Scheffler started the day at 1 under after an opening-round 70, 6 shots off the pace and in need of a decent round just to make the cut. Less than five hours later, he walked off TPC Boston with the course record, a sub-60 round and a share of the lead at 13 under.
"I never really lost momentum, which was nice," Scheffler said. "A lot of times when you're playing well, you can lose that momentum towards the end of the round or have a hiccup here or there. The momentum stayed the whole time, and I made a lot of putts."
After a birdie at the par-5 second and a par at the third, Scheffler rattled off four consecutive birdies before adding another at the ninth to go out in 6-under 30.
"You obviously put [thoughts of breaking 60] in the back of your head when you're hitting shots and stuff, but as far as thinking about it, it's not necessarily a negative because it encourages me to continue to make birdies," Scheffler said.
He started the back nine in similar fashion, with birdies at 10 and 11. He rattled off three in a row beginning at the 14th. He stepped to the finishing hole needing just one more to break 60.
At the par-5 18th, he reached the front edge of the green in two and needed two putts from just under 90 feet to secure the 59. His first putt settled 4 feet from the hole, and he stepped up and knocked that in for his 12th and final birdie of the round.
"You don't ever really get too many opportunities to shoot a 59, so to be able to finish the job is really cool," he said. "I definitely was nervous, very nervous over both those shots coming down the stretch, but I think it helped me focus a little bit more."

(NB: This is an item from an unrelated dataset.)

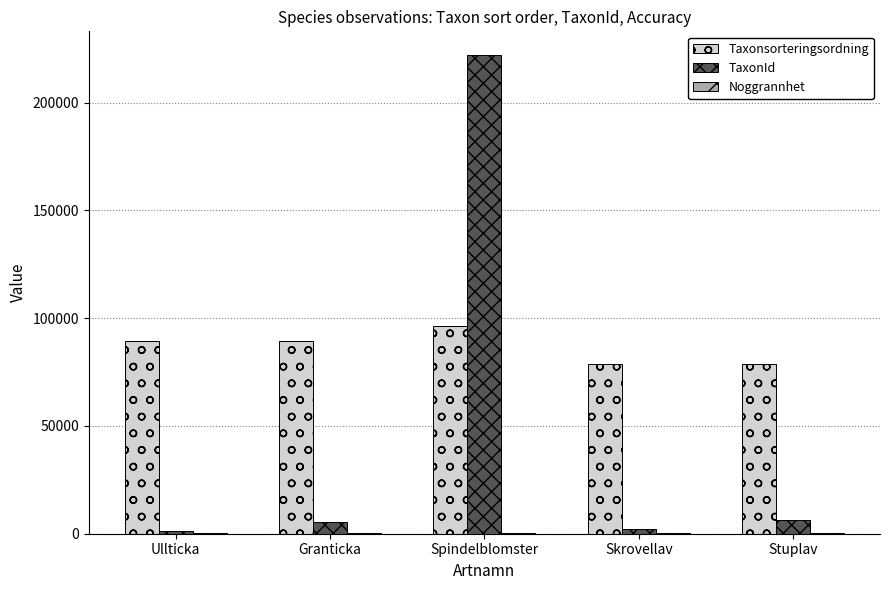

What is the difference between the TaxonId values at Skrovellav and Granticka?

3351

After a poor start coming out of the shutdown -- Scheffler finished 55th at the Charles Schwab, then missed three consecutive cuts -- he's been playing well the past three weeks. He tied for 22nd at the Memorial, tied for 15th at the FedEx St. Jude Invitational and tied for fourth at the PGA Championship.
"I felt like I gave myself a really good chance to win on Sunday [at the PGA]," Scheffler said. "I just didn't hole a lot of putts. I hit it great on Sunday. Was very calm and I struck it really well. The putts just weren't falling. It wasn't meant to be that day, but I definitely took some confidence from that knowing I hit it plenty good to win that golf tournament."

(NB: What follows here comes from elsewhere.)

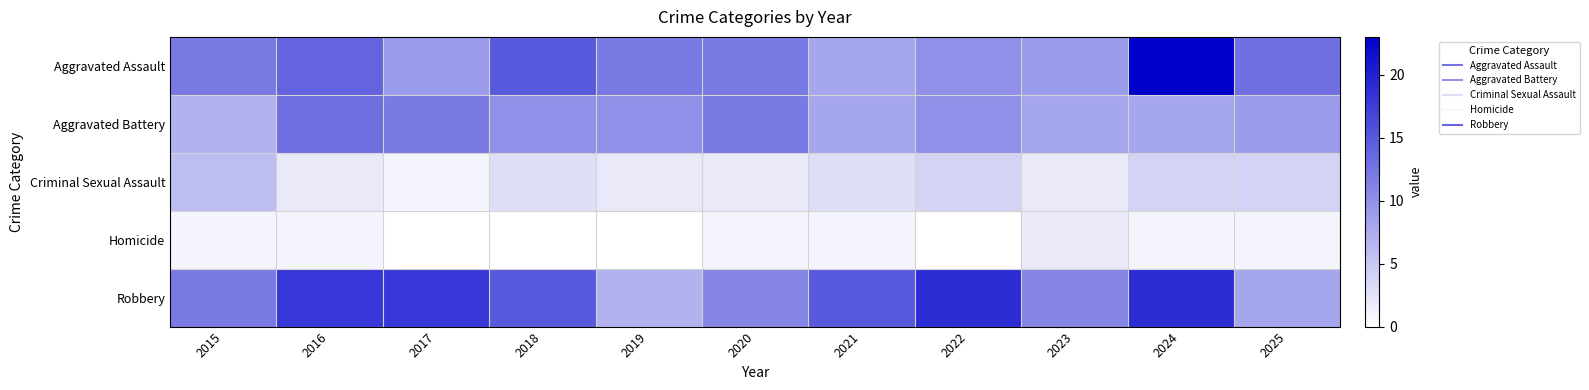

Which has a higher value, 2020 or 2022?

2020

Now he heads into the weekend with a chance to win a playoff event and put himself in position to not just make the season-ending Tour Championship as a rookie but also contend for the FedEx Cup and the $15 million check that comes with winning it. He entered this event 24th on the points list but has himself in position to make a significant jump.
"I put myself in a good position to play well this weekend and win the tournament, and so I'm just going to continue to try to play well and hit good shots and see where that leaves me," he said. "I'm not really overthinking things."